On débute ce prologue, subtile mise en bouche poétique , sur le coup de foudre, dans tous les sens du terme. J’y ai retrouvé le rythme frénétique des désillusions, une ville ou tu marches ou tu t’effondres mais où tout est possible. J’ai senti le bitume caniculaire de l’été new yorkais ou l’on n’a que d’autre choix que de se terrer n’importe où, du moment qu’il y ait la clim.

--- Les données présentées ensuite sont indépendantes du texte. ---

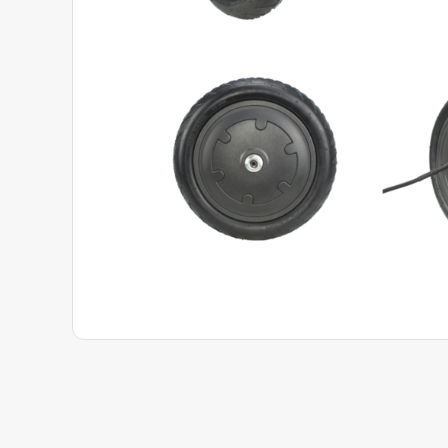
View Product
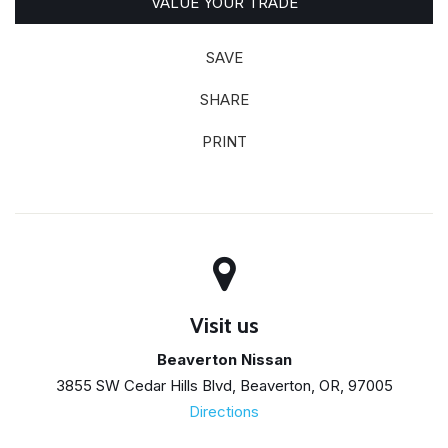
VALUE YOUR TRADE
SAVE
SHARE
PRINT
Visit us
Beaverton Nissan
3855 SW Cedar Hills Blvd, Beaverton, OR, 97005
Directions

Les déambulations de l’un, les errances de l’autre, les croyances de l’une, les peurs des autres, tout est habilement imbriqué, dans une très belle maîtrise littéraire. Au lendemain de l’effondrement des tours jumelles, le complot, la suspicion, les conspirations imaginaires ou réelles entretiennent la paranoïa ambiante et l’on encourage à dénoncer son voisin si il vous semble « suspicious ».
Le personnage principal est l’île même de Manhattan, le roman est nerveux, la skyline de NY est aussi déchirée que le sont nos héros. Cette écriture n’est pas sans rappeler celle du « Bûcher des Vanités » de Tom Wolfe, un cran en dessous : on se sent invincible à NY et le moindre grain de sable dans le système peut faire crouler nos certitudes dans une fresque abracadabrante.
Désenchantement à fleur de peau, ce n’est pas tant ce qui arrive aux protagonistes qui importe, mais bien plutôt ce qui ne leur arrive pas, ce qu’ils se sont mis dans la tête pour arriver quelque part, en un mot pour exister. Exode, identité, déracinement sont les thèmes majeurs de ce roman. Christopher Bollen nous dévoile un cocktail savoureux et nerveux empreint de nostalgie et de poésie. Il ne fait pas dans le politique et c’est tant mieux, il fait juste dans l’humain, simplement, en mélangeant roman, policier. Tous les genres sont permis : à l’image de NY.
Un conseil en passant, si vous avez aimé cette écriture et cette sensibilité, lisez « Long Island », du même auteur, qui vient de paraître.